• WORK REQUEST: Return the data exactly, apart from leaving out the pictures.
----- MATERIAL SUPPLIED -----
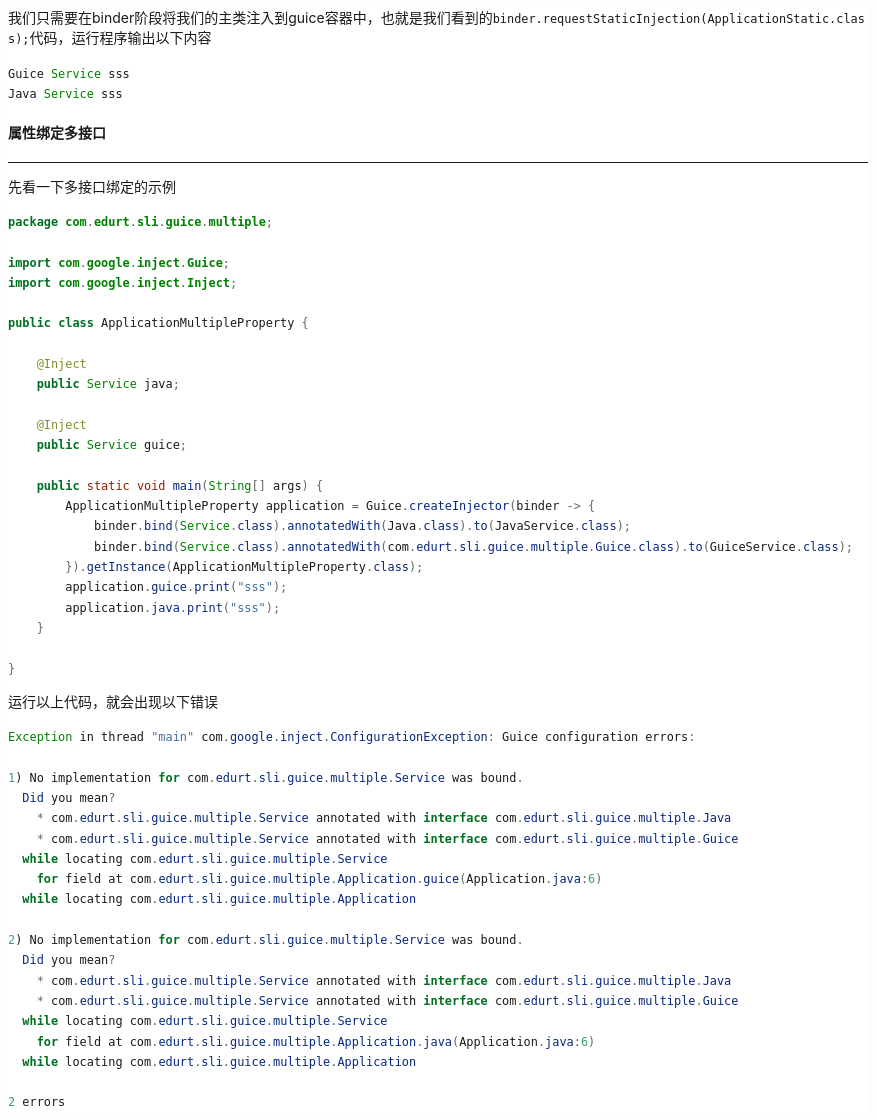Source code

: 我们只需要在binder阶段将我们的主类注入到guice容器中，也就是我们看到的`binder.requestStaticInjection(ApplicationStatic.class);`代码，运行程序输出以下内容

```java
Guice Service sss
Java Service sss
```

#### 属性绑定多接口

---

先看一下多接口绑定的示例

```java
package com.edurt.sli.guice.multiple;

import com.google.inject.Guice;
import com.google.inject.Inject;

public class ApplicationMultipleProperty {

    @Inject
    public Service java;

    @Inject
    public Service guice;

    public static void main(String[] args) {
        ApplicationMultipleProperty application = Guice.createInjector(binder -> {
            binder.bind(Service.class).annotatedWith(Java.class).to(JavaService.class);
            binder.bind(Service.class).annotatedWith(com.edurt.sli.guice.multiple.Guice.class).to(GuiceService.class);
        }).getInstance(ApplicationMultipleProperty.class);
        application.guice.print("sss");
        application.java.print("sss");
    }

}
```

运行以上代码，就会出现以下错误

```java
Exception in thread "main" com.google.inject.ConfigurationException: Guice configuration errors:

1) No implementation for com.edurt.sli.guice.multiple.Service was bound.
  Did you mean?
    * com.edurt.sli.guice.multiple.Service annotated with interface com.edurt.sli.guice.multiple.Java
    * com.edurt.sli.guice.multiple.Service annotated with interface com.edurt.sli.guice.multiple.Guice
  while locating com.edurt.sli.guice.multiple.Service
    for field at com.edurt.sli.guice.multiple.Application.guice(Application.java:6)
  while locating com.edurt.sli.guice.multiple.Application

2) No implementation for com.edurt.sli.guice.multiple.Service was bound.
  Did you mean?
    * com.edurt.sli.guice.multiple.Service annotated with interface com.edurt.sli.guice.multiple.Java
    * com.edurt.sli.guice.multiple.Service annotated with interface com.edurt.sli.guice.multiple.Guice
  while locating com.edurt.sli.guice.multiple.Service
    for field at com.edurt.sli.guice.multiple.Application.java(Application.java:6)
  while locating com.edurt.sli.guice.multiple.Application

2 errors
```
-----
• RESPONSE BOX:
Source code

: 我们只需要在binder阶段将我们的主类注入到guice容器中，也就是我们看到的`binder.requestStaticInjection(ApplicationStatic.class);`代码，运行程序输出以下内容

```java
Guice Service sss
Java Service sss
```

#### 属性绑定多接口

---

先看一下多接口绑定的示例

```java
package com.edurt.sli.guice.multiple;

import com.google.inject.Guice;
import com.google.inject.Inject;

public class ApplicationMultipleProperty {

    @Inject
    public Service java;

    @Inject
    public Service guice;

    public static void main(String[] args) {
        ApplicationMultipleProperty application = Guice.createInjector(binder -> {
            binder.bind(Service.class).annotatedWith(Java.class).to(JavaService.class);
            binder.bind(Service.class).annotatedWith(com.edurt.sli.guice.multiple.Guice.class).to(GuiceService.class);
        }).getInstance(ApplicationMultipleProperty.class);
        application.guice.print("sss");
        application.java.print("sss");
    }

}
```

运行以上代码，就会出现以下错误

```java
Exception in thread "main" com.google.inject.ConfigurationException: Guice configuration errors:

1) No implementation for com.edurt.sli.guice.multiple.Service was bound.
  Did you mean?
    * com.edurt.sli.guice.multiple.Service annotated with interface com.edurt.sli.guice.multiple.Java
    * com.edurt.sli.guice.multiple.Service annotated with interface com.edurt.sli.guice.multiple.Guice
  while locating com.edurt.sli.guice.multiple.Service
    for field at com.edurt.sli.guice.multiple.Application.guice(Application.java:6)
  while locating com.edurt.sli.guice.multiple.Application

2) No implementation for com.edurt.sli.guice.multiple.Service was bound.
  Did you mean?
    * com.edurt.sli.guice.multiple.Service annotated with interface com.edurt.sli.guice.multiple.Java
    * com.edurt.sli.guice.multiple.Service annotated with interface com.edurt.sli.guice.multiple.Guice
  while locating com.edurt.sli.guice.multiple.Service
    for field at com.edurt.sli.guice.multiple.Application.java(Application.java:6)
  while locating com.edurt.sli.guice.multiple.Application

2 errors
```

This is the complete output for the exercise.